The lady next door, Mrs Pike, was so bad with it, she had to stay in bed for several days. This gave her grown-up son, Gary - a thick-set man with learning difficulties - the chance to stand at the window and look out. Gary is a lovely, simple-hearted bloke who likes nothing better than to look out of the window. But for some reason his mother is sensitive about it. I can sometimes hear her through the wall. "Come away from that window, Gary!" she yells. "You're always looking out of that window. Keep back!"

This gets Gary down. If I see Gary looking inordinately gloomy, it is always because his mum has been getting on to him about the window again.

But with his mother confined to bed, Gary was able to indulge his innocuous habit to the full. Whenever I passed by, there he was standing in the window. When he saw me he'd give me a triumphant grin and do a double thumbs-up.

That's not to say that Gary doesn't love his mum, because he does - passionately. He calls her Darling. "It's Darling's birthday next month, Jel," he told me yesterday. As he was hoping I would, I asked him what he was thinking of getting her. (Apart from standing at the window, Gary spends a good deal of time planning and buying birthday presents.)

"I'm getting her a clothes-horse, Jel," he said decisively.

"It's for her clothes," he added.

To make Januarys worse - just to rub in the fact that we live and die in an awful climate - it is the time of year they put the holiday adverts on the telly. You're sitting there watching daytime television with a hot Lem-Sip and one bar of the electric fire on. The rain is hammering against the window. Although it's early afternoon, it's too dark even to write a will. The adverts come on and you find yourself looking at an attractive, sun-kissed family gambolling in a pellucid lagoon somewhere in a tropical paradise. And in your depressed state you begin to wonder whether the whole project of northern Protestant liberal capitalism is to convince those living under it that everybody else is having a far better time than they are.

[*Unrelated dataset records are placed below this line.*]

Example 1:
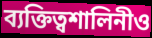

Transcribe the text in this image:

ব্যক্তিত্বশালিনীও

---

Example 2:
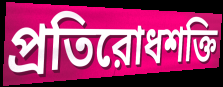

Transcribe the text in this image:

প্রতিরোধশক্তি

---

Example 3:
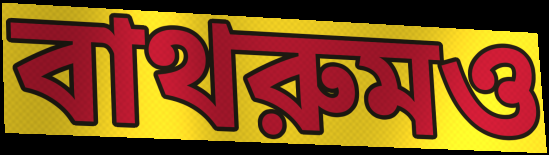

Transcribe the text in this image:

বাথরুমও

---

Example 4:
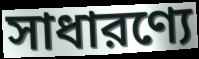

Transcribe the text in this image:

সাধারণ্যে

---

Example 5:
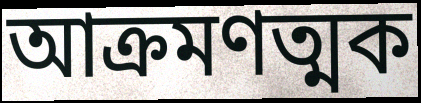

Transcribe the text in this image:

আক্রমণত্মক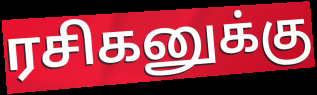
ரசிகனுக்கு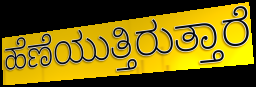
ಹೆಣೆಯುತ್ತಿರುತ್ತಾರೆ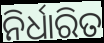
ନିର୍ଧାରିତ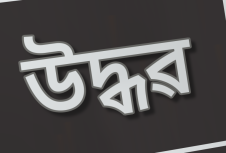
উদ্ধৱ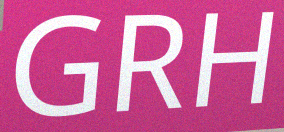
GRHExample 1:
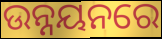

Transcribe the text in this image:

ଉନ୍ନୟନରେ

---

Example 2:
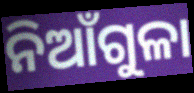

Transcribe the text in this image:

ନିଆଁଗୁଳା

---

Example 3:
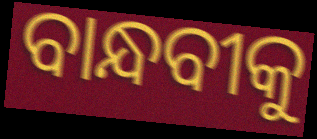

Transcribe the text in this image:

ବାନ୍ଧବୀକୁ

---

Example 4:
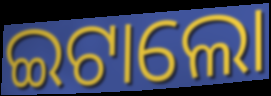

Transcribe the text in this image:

ଇଟାଲୋ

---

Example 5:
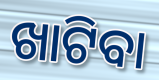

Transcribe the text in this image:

ଖାଟିବା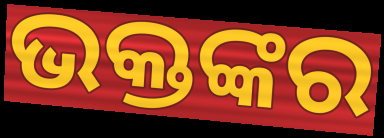
ଭକ୍ତଙ୍କର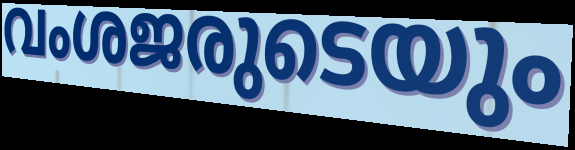
വംശജരുടെയുംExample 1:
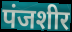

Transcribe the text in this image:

पंजशीर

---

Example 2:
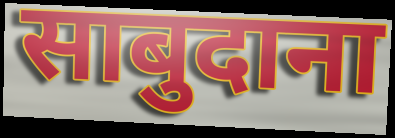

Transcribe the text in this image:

साबुदाना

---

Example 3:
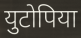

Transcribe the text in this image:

युटोपिया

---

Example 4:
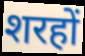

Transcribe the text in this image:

शरहों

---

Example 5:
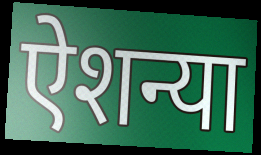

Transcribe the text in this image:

ऐशन्या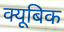
क्यूबिक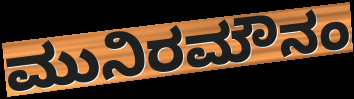
ಮುನಿರಮೌನಂ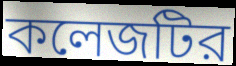
কলেজটির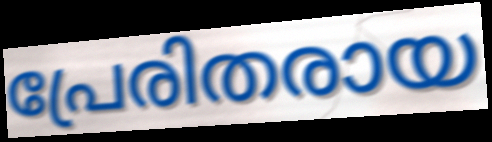
പ്രേരിതരായ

Having said that, the palm-fringed tropical paradise that I visited a couple of winters ago was a nightmare. It looked idyllic - white sand, blue sea, coral reef and all that - but it was neither as tranquil nor as sexy as I had been led to believe by the Bounty adverts and such like.

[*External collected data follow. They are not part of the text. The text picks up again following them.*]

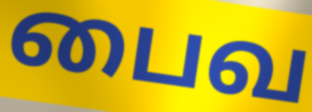
பைவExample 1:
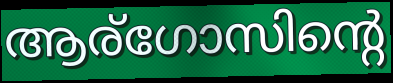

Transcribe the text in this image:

ആര്ഗോസിന്റെ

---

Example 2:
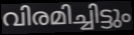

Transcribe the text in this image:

വിരമിച്ചിട്ടും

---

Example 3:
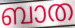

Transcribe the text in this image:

ബാത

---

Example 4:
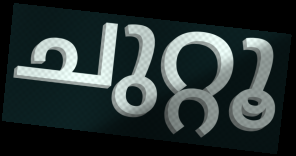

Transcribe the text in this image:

ചുറ്റൂ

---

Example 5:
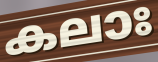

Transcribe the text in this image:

കലാഃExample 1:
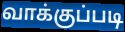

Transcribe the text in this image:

வாக்குப்படி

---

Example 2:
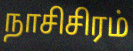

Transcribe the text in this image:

நாசிசிரம்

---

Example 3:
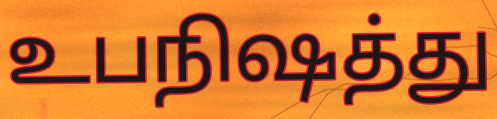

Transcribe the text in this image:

உபநிஷத்து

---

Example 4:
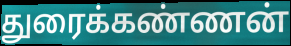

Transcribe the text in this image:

துரைக்கண்ணன்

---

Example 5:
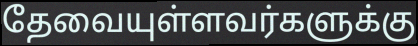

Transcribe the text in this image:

தேவையுள்ளவர்களுக்கு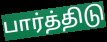
பார்த்திடு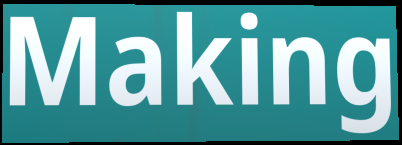
MakingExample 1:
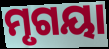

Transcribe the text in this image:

ମୃଗୟା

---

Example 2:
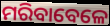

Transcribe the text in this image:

ମରିବାବେଳେ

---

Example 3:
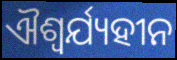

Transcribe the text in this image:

ଐଶ୍ଵର୍ଯ୍ୟହୀନ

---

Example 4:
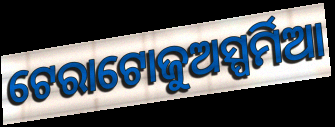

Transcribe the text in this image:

ଟେରାଟୋଜୁଅସ୍ପର୍ମିଆ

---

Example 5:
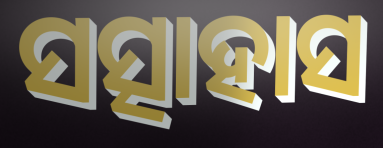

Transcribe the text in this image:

ସତ୍ସାହାସ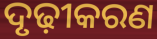
ଦୃଢ଼ୀକରଣ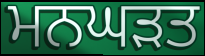
ਮਨਘੜਤ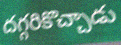
దగ్గరికొచ్చాడు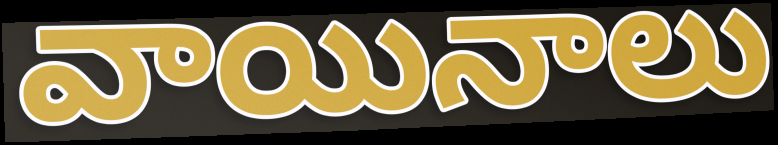
వాయినాలుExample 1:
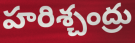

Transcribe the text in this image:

హరిశ్చంద్రు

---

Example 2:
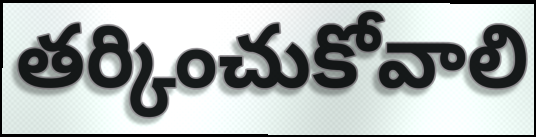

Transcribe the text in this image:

For a start it was much too hot actually to sit on the beach. And if I stayed in the shade of the palm trees, the flies there bit great lumps out of me and I was in danger of being killed by falling coconuts. A walk along the beach was out of the question because the sand was too hot to walk on. A wander in the rainforest was also a bad idea, they told me, because I was likely to be mugged by starving peasants.

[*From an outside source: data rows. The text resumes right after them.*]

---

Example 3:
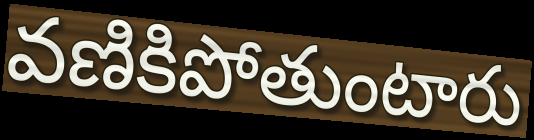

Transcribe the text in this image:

వణికిపోతుంటారు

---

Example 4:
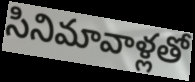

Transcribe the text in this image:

సినిమావాళ్లతో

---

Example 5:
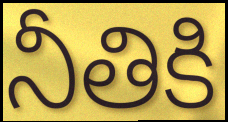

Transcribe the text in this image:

నీతికిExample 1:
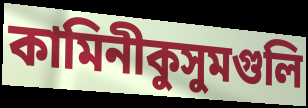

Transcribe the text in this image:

কামিনীকুসুমগুলি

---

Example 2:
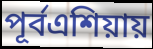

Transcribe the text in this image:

পূর্বএশিয়ায়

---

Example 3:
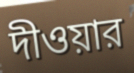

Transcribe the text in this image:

দীওয়ার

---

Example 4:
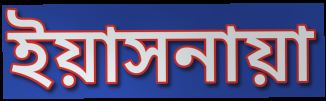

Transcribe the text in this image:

ইয়াসনায়া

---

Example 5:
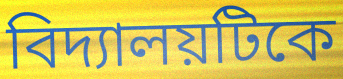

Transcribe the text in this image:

বিদ্যালয়টিকে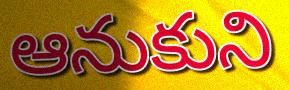
ఆనుకునిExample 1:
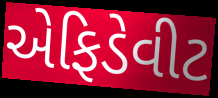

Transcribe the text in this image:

એફિડેવીટ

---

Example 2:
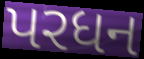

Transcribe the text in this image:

પરધન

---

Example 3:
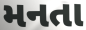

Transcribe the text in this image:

મનતા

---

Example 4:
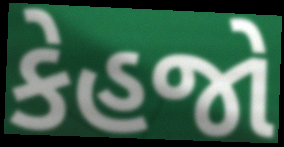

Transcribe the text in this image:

કેહજો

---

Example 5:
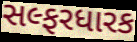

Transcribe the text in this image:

સલ્ફરધારકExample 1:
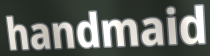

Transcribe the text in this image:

handmaid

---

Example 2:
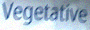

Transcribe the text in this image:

Vegetative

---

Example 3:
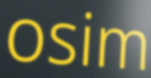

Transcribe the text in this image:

osim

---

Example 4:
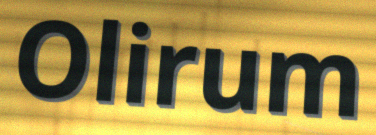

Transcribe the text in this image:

Olirum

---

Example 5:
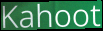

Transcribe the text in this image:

Kahoot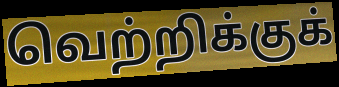
வெற்றிக்குக்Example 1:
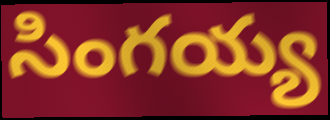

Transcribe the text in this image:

సింగయ్య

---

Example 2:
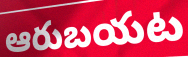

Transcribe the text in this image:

ఆరుబయట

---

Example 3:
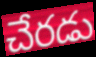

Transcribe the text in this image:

చేరడు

I tried gambolling in the pellucid lagoon - hoping and praying I didn't tread on one of those creatures that shoot poisonous spines through the feet of innocent holidaymakers. This soon palled - it is difficult to gambol alone - and I tried swimming. But the water was too shallow. After wading at least 300 yards out to the coral reef, I found the water still only knee-deep. Then I slashed my foot on the coral and bled all over the place. Hobbling back to my beach chalet to clear up, I surprised a goat in the bedroom. It was standing on the bed eating my John Grisham novel.

I suppose if I had to choose I'd prefer a gashed foot, sunburn and a goat on the bed to a cold and rainswept London. But only just.